Another frustrating thing about these classes is that I always leave with so much more to say (or write) than I have time or energy to devote to the process. Tonight I'm ahead, so we'll see how much I can really cover.

It's late now, the dogs have been taken care of, dinner made and cleaned up after, laundry done, and my writing electrons don't have the positive spin energy they had when I walked home from class tonight. My glass-is-half-empty reflex is taking over and causing me to focus on something that one of my colleagues said about his teaching. He said that he was happiest as a teacher when he reached the kids that were struggling the most. And this bothered me.

I was always one of those kids that struggled in English. So it doesn't bother me because he said it, it bothers me because this was one of the things that motivated me to become a teacher, but I just don't find myself feeling that way. I feel like I'm barely keeping up to serve the kids that are doing well, and I know with total certainty that I've already made two struggling kids at my new school feel alienated. It's hard enough to be a teacher and talk with teens sometimes without making them shut down, but now I've made them close themselves off and I don't know what I can do to get them back. My cooperating teacher has already written them off and hasn't had any constructive advice besides not to let it worry me too much.

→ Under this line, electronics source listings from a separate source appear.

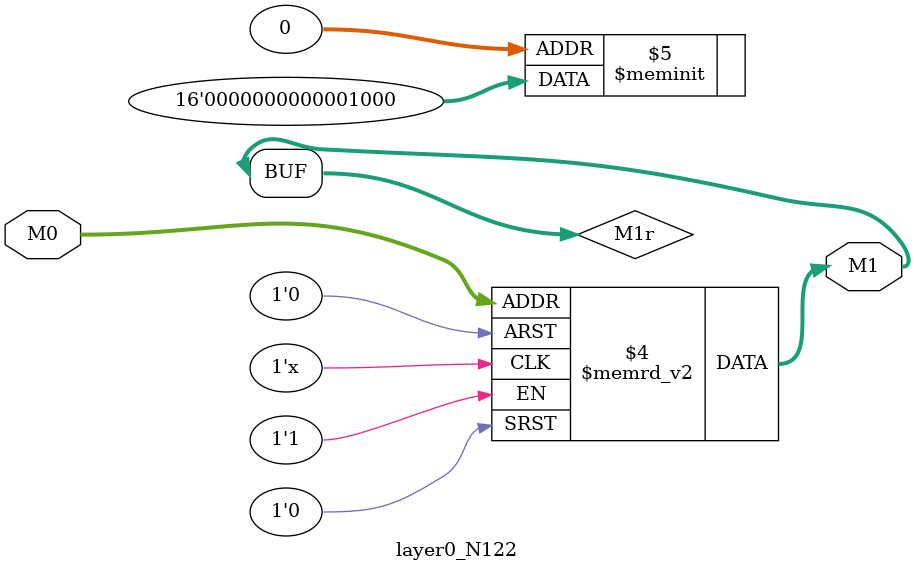
<source format=v>
module layer0_N122 ( input [2:0] M0, output [1:0] M1 );

	(*rom_style = "distributed" *) reg [1:0] M1r;
	assign M1 = M1r;
	always @ (M0) begin
		case (M0)
			3'b000: M1r = 2'b00;
			3'b100: M1r = 2'b00;
			3'b010: M1r = 2'b00;
			3'b110: M1r = 2'b00;
			3'b001: M1r = 2'b10;
			3'b101: M1r = 2'b00;
			3'b011: M1r = 2'b00;
			3'b111: M1r = 2'b00;

		endcase
	end
endmodule

</source>
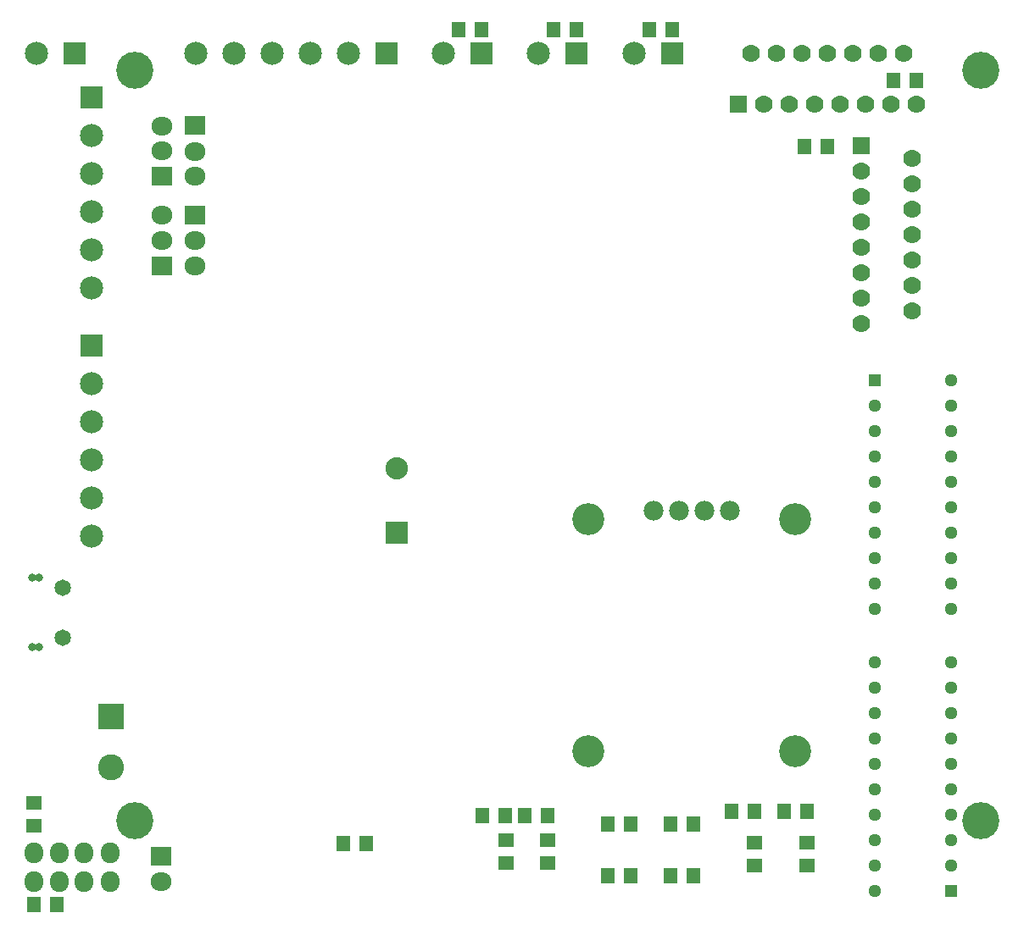
<source format=gbs>
G04*
G04 #@! TF.GenerationSoftware,Altium Limited,Altium Designer,21.2.1 (34)*
G04*
G04 Layer_Color=16711935*
%FSTAX24Y24*%
%MOIN*%
G70*
G04*
G04 #@! TF.SameCoordinates,1AE62F94-6DB7-4B32-8B40-2354E624DE5A*
G04*
G04*
G04 #@! TF.FilePolarity,Negative*
G04*
G01*
G75*
%ADD48R,0.0580X0.0630*%
%ADD53R,0.0630X0.0580*%
%ADD69C,0.0320*%
%ADD70C,0.0650*%
%ADD71R,0.0907X0.0907*%
%ADD72C,0.0907*%
%ADD73R,0.0700X0.0700*%
%ADD74C,0.0700*%
%ADD75R,0.0510X0.0510*%
%ADD76C,0.0510*%
%ADD77R,0.0880X0.0880*%
%ADD78C,0.0880*%
%ADD79R,0.0907X0.0907*%
%ADD80O,0.0830X0.0730*%
%ADD81R,0.0830X0.0730*%
%ADD82O,0.0730X0.0830*%
%ADD83C,0.0780*%
%ADD84C,0.1458*%
%ADD85C,0.1025*%
%ADD86R,0.1025X0.1025*%
%ADD87R,0.0700X0.0700*%
%ADD88C,0.1261*%
%ADD89C,0.0280*%
D48*
X0413Y04307D02*
D03*
X0422D02*
D03*
X0448Y04567D02*
D03*
X0457D02*
D03*
X03032Y01672D02*
D03*
X03122D02*
D03*
X02955D02*
D03*
X02865D02*
D03*
X01101Y01322D02*
D03*
X01191D02*
D03*
X04052Y0169D02*
D03*
X04142D02*
D03*
X03934D02*
D03*
X03844D02*
D03*
X02771Y04765D02*
D03*
X02861D02*
D03*
X03145D02*
D03*
X03235D02*
D03*
X0352D02*
D03*
X0361D02*
D03*
X03358Y01638D02*
D03*
X03448D02*
D03*
X03358Y01435D02*
D03*
X03448D02*
D03*
X02319Y01562D02*
D03*
X02409D02*
D03*
X03603Y01436D02*
D03*
X03693D02*
D03*
X03603Y0164D02*
D03*
X03693D02*
D03*
D53*
X04141Y01567D02*
D03*
Y01477D02*
D03*
X03935Y01567D02*
D03*
Y01477D02*
D03*
X02956Y01575D02*
D03*
Y01485D02*
D03*
X03122D02*
D03*
Y01575D02*
D03*
X01101Y01632D02*
D03*
Y01722D02*
D03*
D69*
X010942Y023348D02*
D03*
X011212D02*
D03*
X010942Y026104D02*
D03*
X011212D02*
D03*
D70*
X01214Y023742D02*
D03*
Y02571D02*
D03*
D71*
X036102Y046721D02*
D03*
X032356D02*
D03*
X02861D02*
D03*
X02488D02*
D03*
X012605D02*
D03*
D72*
X034602D02*
D03*
X030856D02*
D03*
X027111D02*
D03*
X01738D02*
D03*
X01888D02*
D03*
X02188D02*
D03*
X02338D02*
D03*
X02038D02*
D03*
X011105D02*
D03*
X01327Y04049D02*
D03*
Y04349D02*
D03*
Y04199D02*
D03*
Y03899D02*
D03*
Y03749D02*
D03*
Y02773D02*
D03*
Y02923D02*
D03*
Y03223D02*
D03*
Y03373D02*
D03*
Y03073D02*
D03*
D73*
X04355Y04308D02*
D03*
D74*
X04555Y04258D02*
D03*
X04355Y04208D02*
D03*
X04555Y04158D02*
D03*
X04355Y04108D02*
D03*
X04555Y04058D02*
D03*
X04355Y04008D02*
D03*
X04555Y03958D02*
D03*
X04355Y03908D02*
D03*
X04555Y03858D02*
D03*
X04355Y03808D02*
D03*
X04555Y03758D02*
D03*
X04355Y03708D02*
D03*
X04555Y03658D02*
D03*
X04355Y03608D02*
D03*
X04572Y04473D02*
D03*
X04522Y04673D02*
D03*
X04472Y04473D02*
D03*
X04422Y04673D02*
D03*
X04372Y04473D02*
D03*
X04322Y04673D02*
D03*
X04272Y04473D02*
D03*
X04222Y04673D02*
D03*
X04172Y04473D02*
D03*
X04122Y04673D02*
D03*
X04072Y04473D02*
D03*
X04022Y04673D02*
D03*
X03972Y04473D02*
D03*
X03922Y04673D02*
D03*
D75*
X04406Y03386D02*
D03*
X04706Y01377D02*
D03*
D76*
X04406Y03286D02*
D03*
Y03186D02*
D03*
Y03086D02*
D03*
Y02986D02*
D03*
Y02886D02*
D03*
Y02786D02*
D03*
Y02686D02*
D03*
Y02586D02*
D03*
Y02486D02*
D03*
X04706D02*
D03*
Y02586D02*
D03*
Y02686D02*
D03*
Y02786D02*
D03*
Y02886D02*
D03*
Y02986D02*
D03*
Y03086D02*
D03*
Y03186D02*
D03*
Y03286D02*
D03*
Y03386D02*
D03*
X04406Y01377D02*
D03*
Y01477D02*
D03*
Y01577D02*
D03*
Y01677D02*
D03*
Y01777D02*
D03*
Y01877D02*
D03*
Y01977D02*
D03*
Y02077D02*
D03*
Y02177D02*
D03*
Y02277D02*
D03*
X04706D02*
D03*
Y02177D02*
D03*
Y02077D02*
D03*
Y01977D02*
D03*
Y01877D02*
D03*
Y01777D02*
D03*
Y01677D02*
D03*
Y01577D02*
D03*
Y01477D02*
D03*
D77*
X02528Y027851D02*
D03*
D78*
Y03041D02*
D03*
D79*
X01327Y04499D02*
D03*
Y03523D02*
D03*
D80*
X01604Y04387D02*
D03*
Y04289D02*
D03*
X01734Y04287D02*
D03*
Y04189D02*
D03*
Y03935D02*
D03*
Y03837D02*
D03*
X01604Y03937D02*
D03*
Y04035D02*
D03*
X016Y01412D02*
D03*
D81*
X01604Y04188D02*
D03*
X01734Y04388D02*
D03*
Y04036D02*
D03*
X01604Y03836D02*
D03*
X016Y01513D02*
D03*
D82*
X011Y01526D02*
D03*
X01201D02*
D03*
X01299D02*
D03*
X014D02*
D03*
X011Y01413D02*
D03*
X01201D02*
D03*
X01299D02*
D03*
X014D02*
D03*
D83*
X03538Y02874D02*
D03*
X03638D02*
D03*
X03738D02*
D03*
X03838D02*
D03*
D84*
X014961Y016537D02*
D03*
X04825D02*
D03*
Y046063D02*
D03*
X014961D02*
D03*
D85*
X014045Y01862D02*
D03*
D86*
Y02062D02*
D03*
D87*
X03872Y04473D02*
D03*
D88*
X032805Y019256D02*
D03*
Y02839D02*
D03*
X040955D02*
D03*
Y019256D02*
D03*
D89*
X03603Y0164D02*
D03*
X03693D02*
D03*
Y01436D02*
D03*
X03603D02*
D03*
X04141Y01567D02*
D03*
X03935D02*
D03*
X02956Y01575D02*
D03*
X03122D02*
D03*
M02*

</source>
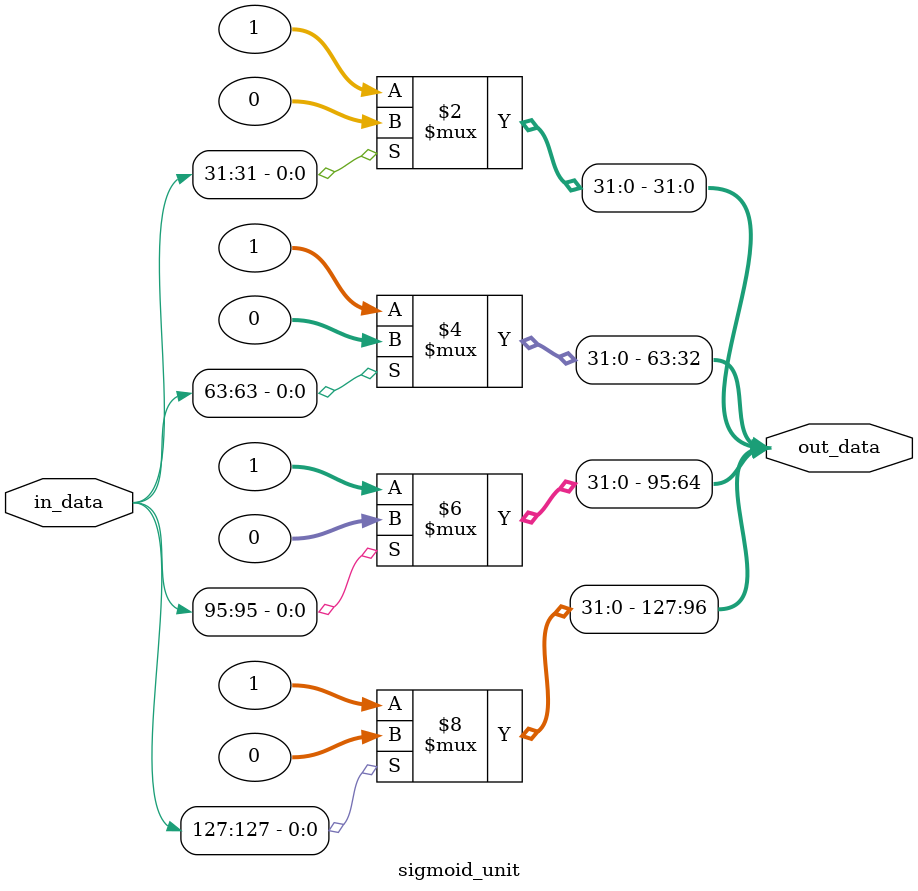
<source format=v>
module sigmoid_unit(
    input  [127:0] in_data,
    output [127:0] out_data
);
    assign out_data[31:0]    = (in_data[31]  == 1'b1) ? 32'd0 : 32'd1;
    assign out_data[63:32]   = (in_data[63]  == 1'b1) ? 32'd0 : 32'd1;
    assign out_data[95:64]   = (in_data[95]  == 1'b1) ? 32'd0 : 32'd1;
    assign out_data[127:96]  = (in_data[127] == 1'b1) ? 32'd0 : 32'd1;
endmodule


</source>
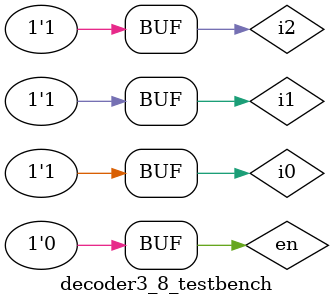
<source format=sv>
`timescale 1ps / 1ps

module decoder3_8(i0, i1, i2, en, out);
	input logic i0, i1, i2, en;
	output logic [7:0]out;
	parameter Delay = 50;
	
	logic [1:0]en_arr;
	
	decoder1_2 decoder1_2_2(.i0(i2), .en(en), .out(en_arr));
	decoder2_4 decoder2_4_1(.i0(i0), .i1(i1), .en(en_arr[0]), .out(out[3:0]));
	decoder2_4 decoder2_4_2(.i0(i0), .i1(i1), .en(en_arr[1]), .out(out[7:4]));
	
endmodule

module decoder3_8_testbench();
	logic i0, i1, i2, en;
	logic [7:0]out;
	decoder3_8 dut (.i0, .i1, .i2, .en, .out);
	initial begin
		en=1; i2=0; i1=0; i0=0; #1000;
		en=1; i2=0; i1=0; i0=1; #1000;
		en=1; i2=0; i1=1; i0=0; #1000;
		en=1; i2=0; i1=1; i0=1; #1000;
		en=1; i2=1; i1=0; i0=0; #1000;
		en=1; i2=1; i1=0; i0=1; #1000;
		en=1; i2=1; i1=1; i0=0; #1000;
		en=1; i2=1; i1=1; i0=1; #1000;
		
		
		en=0; i2=0; i1=0; i0=0; #1000;
		en=0; i2=0; i1=0; i0=1; #1000;
		en=0; i2=0; i1=1; i0=0; #1000;
		en=0; i2=0; i1=1; i0=1; #1000;
		en=0; i2=1; i1=0; i0=0; #1000;
		en=0; i2=1; i1=0; i0=1; #1000;
		en=0; i2=1; i1=1; i0=0; #1000;
		en=0; i2=1; i1=1; i0=1; #1000;
	end
endmodule
</source>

It doesn't help that the curriculum is boring, the teacher is boring, and she has trained her classes to be boring students. Critical analysis is out right now. They can find facts in a book, but they cannot tell me what they think at any level deeper than "this book sucks." I'm not sure how to get them off of this track and onto one that's more fulfilling for all of us, and my mentor is short on advice. At this point I feel more like I should just do what it takes to get through student teaching than to work on changing the atmosphere in my classes.

This is not the way I wanted to feel about my performance midway through student teaching.